Your goal
Print the records below from the first line through the line containing "5. **Monitoring**: Enable", both included, word for word.

Given records
BEGIN

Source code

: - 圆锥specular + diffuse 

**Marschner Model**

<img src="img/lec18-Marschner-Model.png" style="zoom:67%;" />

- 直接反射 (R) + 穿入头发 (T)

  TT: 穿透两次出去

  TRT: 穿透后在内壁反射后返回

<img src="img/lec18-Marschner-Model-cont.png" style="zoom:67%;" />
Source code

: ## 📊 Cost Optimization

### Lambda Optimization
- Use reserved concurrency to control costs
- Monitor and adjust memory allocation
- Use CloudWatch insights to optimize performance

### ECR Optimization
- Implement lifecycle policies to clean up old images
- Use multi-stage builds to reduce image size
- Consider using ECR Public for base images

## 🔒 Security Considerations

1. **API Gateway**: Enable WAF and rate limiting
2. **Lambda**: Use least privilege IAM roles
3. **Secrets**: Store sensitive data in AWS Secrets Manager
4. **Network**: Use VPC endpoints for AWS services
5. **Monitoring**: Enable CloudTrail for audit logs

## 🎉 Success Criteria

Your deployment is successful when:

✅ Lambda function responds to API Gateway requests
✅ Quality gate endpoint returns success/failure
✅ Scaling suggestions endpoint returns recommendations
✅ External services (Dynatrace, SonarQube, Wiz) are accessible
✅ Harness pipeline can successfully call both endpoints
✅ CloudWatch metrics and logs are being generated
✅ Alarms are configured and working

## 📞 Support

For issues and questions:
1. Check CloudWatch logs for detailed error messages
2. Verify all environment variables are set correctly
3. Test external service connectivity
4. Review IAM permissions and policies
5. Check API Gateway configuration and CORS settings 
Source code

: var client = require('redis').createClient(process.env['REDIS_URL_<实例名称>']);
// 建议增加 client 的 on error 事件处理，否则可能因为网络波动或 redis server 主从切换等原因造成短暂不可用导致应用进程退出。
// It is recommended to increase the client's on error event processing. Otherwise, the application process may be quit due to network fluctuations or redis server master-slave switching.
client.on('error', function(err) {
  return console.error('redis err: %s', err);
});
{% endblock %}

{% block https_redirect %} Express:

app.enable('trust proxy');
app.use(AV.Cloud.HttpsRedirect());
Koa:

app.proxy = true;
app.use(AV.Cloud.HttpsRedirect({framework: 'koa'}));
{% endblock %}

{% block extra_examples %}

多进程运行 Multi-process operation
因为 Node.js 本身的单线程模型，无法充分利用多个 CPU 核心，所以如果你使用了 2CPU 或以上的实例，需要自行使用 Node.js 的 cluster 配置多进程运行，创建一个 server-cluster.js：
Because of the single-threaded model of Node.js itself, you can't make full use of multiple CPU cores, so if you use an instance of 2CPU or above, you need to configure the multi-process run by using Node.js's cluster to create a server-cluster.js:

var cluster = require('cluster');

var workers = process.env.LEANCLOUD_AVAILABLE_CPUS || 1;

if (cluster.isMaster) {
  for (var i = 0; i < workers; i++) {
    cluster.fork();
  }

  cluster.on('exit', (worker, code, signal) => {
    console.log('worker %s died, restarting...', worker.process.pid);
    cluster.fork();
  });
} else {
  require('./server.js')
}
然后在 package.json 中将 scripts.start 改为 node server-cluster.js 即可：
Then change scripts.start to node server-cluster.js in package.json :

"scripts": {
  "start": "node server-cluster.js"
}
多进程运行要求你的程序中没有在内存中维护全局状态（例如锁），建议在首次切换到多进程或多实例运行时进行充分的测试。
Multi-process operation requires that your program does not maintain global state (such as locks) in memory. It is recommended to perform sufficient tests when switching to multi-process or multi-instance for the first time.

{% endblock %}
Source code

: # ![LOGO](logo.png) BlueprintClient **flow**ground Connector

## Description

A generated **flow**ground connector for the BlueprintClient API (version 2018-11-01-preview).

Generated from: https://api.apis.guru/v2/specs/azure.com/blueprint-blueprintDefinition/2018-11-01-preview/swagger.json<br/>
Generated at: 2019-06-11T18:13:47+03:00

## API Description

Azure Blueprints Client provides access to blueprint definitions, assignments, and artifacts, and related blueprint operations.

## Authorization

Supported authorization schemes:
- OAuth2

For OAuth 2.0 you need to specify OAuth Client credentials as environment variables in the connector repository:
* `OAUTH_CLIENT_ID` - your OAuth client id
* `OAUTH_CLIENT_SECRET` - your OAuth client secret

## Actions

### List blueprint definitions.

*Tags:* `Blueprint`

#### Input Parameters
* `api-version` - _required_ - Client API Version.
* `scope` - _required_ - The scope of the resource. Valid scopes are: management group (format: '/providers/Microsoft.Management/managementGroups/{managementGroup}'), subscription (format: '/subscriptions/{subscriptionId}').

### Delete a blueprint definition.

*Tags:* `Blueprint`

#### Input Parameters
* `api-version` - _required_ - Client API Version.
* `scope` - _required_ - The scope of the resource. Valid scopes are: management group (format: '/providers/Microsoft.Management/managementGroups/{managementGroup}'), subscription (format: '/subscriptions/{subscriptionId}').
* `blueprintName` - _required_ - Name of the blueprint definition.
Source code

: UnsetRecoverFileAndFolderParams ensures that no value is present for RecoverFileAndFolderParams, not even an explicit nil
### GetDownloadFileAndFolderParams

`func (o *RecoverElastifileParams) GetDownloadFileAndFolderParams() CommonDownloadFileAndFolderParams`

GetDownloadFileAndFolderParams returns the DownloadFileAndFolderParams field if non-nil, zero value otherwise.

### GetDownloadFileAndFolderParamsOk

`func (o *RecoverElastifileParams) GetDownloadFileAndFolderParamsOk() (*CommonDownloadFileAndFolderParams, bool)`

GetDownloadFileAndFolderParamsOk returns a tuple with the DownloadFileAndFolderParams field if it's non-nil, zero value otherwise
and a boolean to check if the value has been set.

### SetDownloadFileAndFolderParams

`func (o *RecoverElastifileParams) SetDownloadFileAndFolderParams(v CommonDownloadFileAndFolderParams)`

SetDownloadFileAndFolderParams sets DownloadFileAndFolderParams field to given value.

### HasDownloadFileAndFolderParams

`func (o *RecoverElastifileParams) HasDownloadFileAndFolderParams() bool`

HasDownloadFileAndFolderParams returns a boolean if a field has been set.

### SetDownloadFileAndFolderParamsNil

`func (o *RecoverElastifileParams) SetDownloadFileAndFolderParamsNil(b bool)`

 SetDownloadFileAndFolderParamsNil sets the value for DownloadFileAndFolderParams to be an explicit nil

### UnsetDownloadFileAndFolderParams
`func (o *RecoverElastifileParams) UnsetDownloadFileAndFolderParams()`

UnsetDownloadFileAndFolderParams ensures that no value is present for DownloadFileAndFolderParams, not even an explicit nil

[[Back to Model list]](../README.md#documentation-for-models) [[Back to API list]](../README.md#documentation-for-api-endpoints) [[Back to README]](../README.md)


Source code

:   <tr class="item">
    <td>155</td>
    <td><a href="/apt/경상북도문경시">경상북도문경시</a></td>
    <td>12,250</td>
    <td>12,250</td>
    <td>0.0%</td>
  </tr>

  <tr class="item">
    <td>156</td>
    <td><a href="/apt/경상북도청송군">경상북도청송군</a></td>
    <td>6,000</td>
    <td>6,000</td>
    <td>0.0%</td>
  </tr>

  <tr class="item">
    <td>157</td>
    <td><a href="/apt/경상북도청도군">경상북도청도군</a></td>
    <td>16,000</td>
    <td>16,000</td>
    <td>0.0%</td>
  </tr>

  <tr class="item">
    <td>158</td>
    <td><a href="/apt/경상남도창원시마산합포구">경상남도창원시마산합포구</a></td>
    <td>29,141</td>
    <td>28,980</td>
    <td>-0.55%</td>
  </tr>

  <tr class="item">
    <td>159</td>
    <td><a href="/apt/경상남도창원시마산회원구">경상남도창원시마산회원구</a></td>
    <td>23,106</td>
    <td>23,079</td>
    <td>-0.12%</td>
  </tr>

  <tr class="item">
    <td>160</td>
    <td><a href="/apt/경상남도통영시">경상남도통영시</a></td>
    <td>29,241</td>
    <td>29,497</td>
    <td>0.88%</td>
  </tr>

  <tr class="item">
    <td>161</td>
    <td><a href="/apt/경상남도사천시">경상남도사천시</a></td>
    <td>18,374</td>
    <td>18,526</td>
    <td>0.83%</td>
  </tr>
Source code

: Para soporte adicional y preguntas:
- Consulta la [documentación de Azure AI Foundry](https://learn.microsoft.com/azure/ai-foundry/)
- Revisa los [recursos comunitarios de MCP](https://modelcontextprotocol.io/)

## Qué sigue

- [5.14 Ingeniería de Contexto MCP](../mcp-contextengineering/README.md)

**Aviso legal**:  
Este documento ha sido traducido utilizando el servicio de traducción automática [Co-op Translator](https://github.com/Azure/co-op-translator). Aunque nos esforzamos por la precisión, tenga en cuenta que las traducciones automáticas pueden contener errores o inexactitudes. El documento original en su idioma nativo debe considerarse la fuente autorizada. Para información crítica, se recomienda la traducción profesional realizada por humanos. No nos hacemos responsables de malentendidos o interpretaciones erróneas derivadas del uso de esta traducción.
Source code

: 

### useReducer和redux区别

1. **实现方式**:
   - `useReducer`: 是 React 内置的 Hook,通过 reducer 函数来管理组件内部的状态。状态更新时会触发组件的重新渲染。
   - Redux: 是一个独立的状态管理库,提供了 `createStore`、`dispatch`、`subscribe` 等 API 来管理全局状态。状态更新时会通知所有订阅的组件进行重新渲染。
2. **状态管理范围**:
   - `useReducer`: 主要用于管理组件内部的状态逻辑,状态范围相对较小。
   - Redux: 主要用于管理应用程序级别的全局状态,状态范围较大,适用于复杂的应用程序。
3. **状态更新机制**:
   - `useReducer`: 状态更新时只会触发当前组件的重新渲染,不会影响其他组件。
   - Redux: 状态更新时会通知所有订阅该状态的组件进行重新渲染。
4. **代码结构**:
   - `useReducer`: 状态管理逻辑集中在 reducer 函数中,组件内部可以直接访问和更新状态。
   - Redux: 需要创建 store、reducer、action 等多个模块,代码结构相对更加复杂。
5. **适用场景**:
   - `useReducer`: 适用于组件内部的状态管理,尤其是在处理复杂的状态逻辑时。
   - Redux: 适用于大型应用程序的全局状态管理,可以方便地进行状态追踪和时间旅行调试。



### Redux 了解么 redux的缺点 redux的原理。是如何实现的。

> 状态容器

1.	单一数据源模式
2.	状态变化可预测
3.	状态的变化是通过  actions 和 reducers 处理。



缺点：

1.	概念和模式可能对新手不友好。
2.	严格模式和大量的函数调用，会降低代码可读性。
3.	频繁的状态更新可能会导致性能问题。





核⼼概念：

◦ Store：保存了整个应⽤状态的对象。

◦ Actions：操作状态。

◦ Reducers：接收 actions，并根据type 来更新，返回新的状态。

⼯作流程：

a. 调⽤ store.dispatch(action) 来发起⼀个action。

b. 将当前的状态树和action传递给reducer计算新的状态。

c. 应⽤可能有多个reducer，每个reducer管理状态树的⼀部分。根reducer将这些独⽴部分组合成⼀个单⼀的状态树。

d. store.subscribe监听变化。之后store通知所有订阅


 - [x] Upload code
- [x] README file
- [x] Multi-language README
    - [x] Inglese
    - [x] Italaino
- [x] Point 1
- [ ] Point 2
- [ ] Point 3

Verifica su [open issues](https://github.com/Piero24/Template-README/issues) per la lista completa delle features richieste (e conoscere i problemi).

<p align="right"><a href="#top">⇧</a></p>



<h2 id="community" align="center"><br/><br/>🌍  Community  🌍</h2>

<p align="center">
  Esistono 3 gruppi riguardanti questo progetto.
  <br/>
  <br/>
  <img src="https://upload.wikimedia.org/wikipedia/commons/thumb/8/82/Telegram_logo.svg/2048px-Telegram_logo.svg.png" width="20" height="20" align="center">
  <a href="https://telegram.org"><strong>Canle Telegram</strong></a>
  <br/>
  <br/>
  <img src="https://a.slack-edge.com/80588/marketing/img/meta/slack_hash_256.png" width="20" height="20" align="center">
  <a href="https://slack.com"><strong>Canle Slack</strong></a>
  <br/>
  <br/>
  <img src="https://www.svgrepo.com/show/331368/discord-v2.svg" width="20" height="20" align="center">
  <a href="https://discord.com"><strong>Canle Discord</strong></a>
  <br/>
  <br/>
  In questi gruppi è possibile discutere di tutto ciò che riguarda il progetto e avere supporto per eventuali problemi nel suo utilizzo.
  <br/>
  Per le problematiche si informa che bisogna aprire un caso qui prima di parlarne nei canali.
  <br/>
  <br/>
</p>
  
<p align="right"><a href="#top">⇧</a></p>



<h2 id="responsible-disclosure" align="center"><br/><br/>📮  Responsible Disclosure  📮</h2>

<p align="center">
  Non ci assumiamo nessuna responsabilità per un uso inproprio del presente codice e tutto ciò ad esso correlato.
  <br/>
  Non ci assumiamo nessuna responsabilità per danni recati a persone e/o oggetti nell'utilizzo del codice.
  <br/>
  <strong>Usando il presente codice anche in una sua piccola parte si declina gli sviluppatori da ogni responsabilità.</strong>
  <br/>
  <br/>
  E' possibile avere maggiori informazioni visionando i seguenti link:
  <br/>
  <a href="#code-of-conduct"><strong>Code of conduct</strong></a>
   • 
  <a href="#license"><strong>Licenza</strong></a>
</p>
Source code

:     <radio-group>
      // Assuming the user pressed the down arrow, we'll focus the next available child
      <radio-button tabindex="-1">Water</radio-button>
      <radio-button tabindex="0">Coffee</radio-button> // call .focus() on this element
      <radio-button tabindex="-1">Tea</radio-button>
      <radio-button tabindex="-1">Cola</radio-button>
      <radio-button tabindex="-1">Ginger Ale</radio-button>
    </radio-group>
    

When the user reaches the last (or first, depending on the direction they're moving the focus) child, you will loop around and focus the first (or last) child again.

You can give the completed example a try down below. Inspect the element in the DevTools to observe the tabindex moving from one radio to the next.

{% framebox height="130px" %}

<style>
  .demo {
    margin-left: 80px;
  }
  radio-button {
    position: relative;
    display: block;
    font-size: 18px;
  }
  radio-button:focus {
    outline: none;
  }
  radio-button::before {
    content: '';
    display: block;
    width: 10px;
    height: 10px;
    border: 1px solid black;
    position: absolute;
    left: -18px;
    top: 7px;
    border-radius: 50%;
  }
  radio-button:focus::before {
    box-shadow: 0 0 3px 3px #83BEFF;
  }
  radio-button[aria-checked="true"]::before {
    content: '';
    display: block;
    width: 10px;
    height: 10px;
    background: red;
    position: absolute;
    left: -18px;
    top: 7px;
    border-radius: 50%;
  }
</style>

END

Task answer
Source code

: - 圆锥specular + diffuse 

**Marschner Model**

<img src="img/lec18-Marschner-Model.png" style="zoom:67%;" />

- 直接反射 (R) + 穿入头发 (T)

  TT: 穿透两次出去

  TRT: 穿透后在内壁反射后返回

<img src="img/lec18-Marschner-Model-cont.png" style="zoom:67%;" />
Source code

: ## 📊 Cost Optimization

### Lambda Optimization
- Use reserved concurrency to control costs
- Monitor and adjust memory allocation
- Use CloudWatch insights to optimize performance

### ECR Optimization
- Implement lifecycle policies to clean up old images
- Use multi-stage builds to reduce image size
- Consider using ECR Public for base images

## 🔒 Security Considerations

1. **API Gateway**: Enable WAF and rate limiting
2. **Lambda**: Use least privilege IAM roles
3. **Secrets**: Store sensitive data in AWS Secrets Manager
4. **Network**: Use VPC endpoints for AWS services
5. **Monitoring**: Enable CloudTrail for audit logs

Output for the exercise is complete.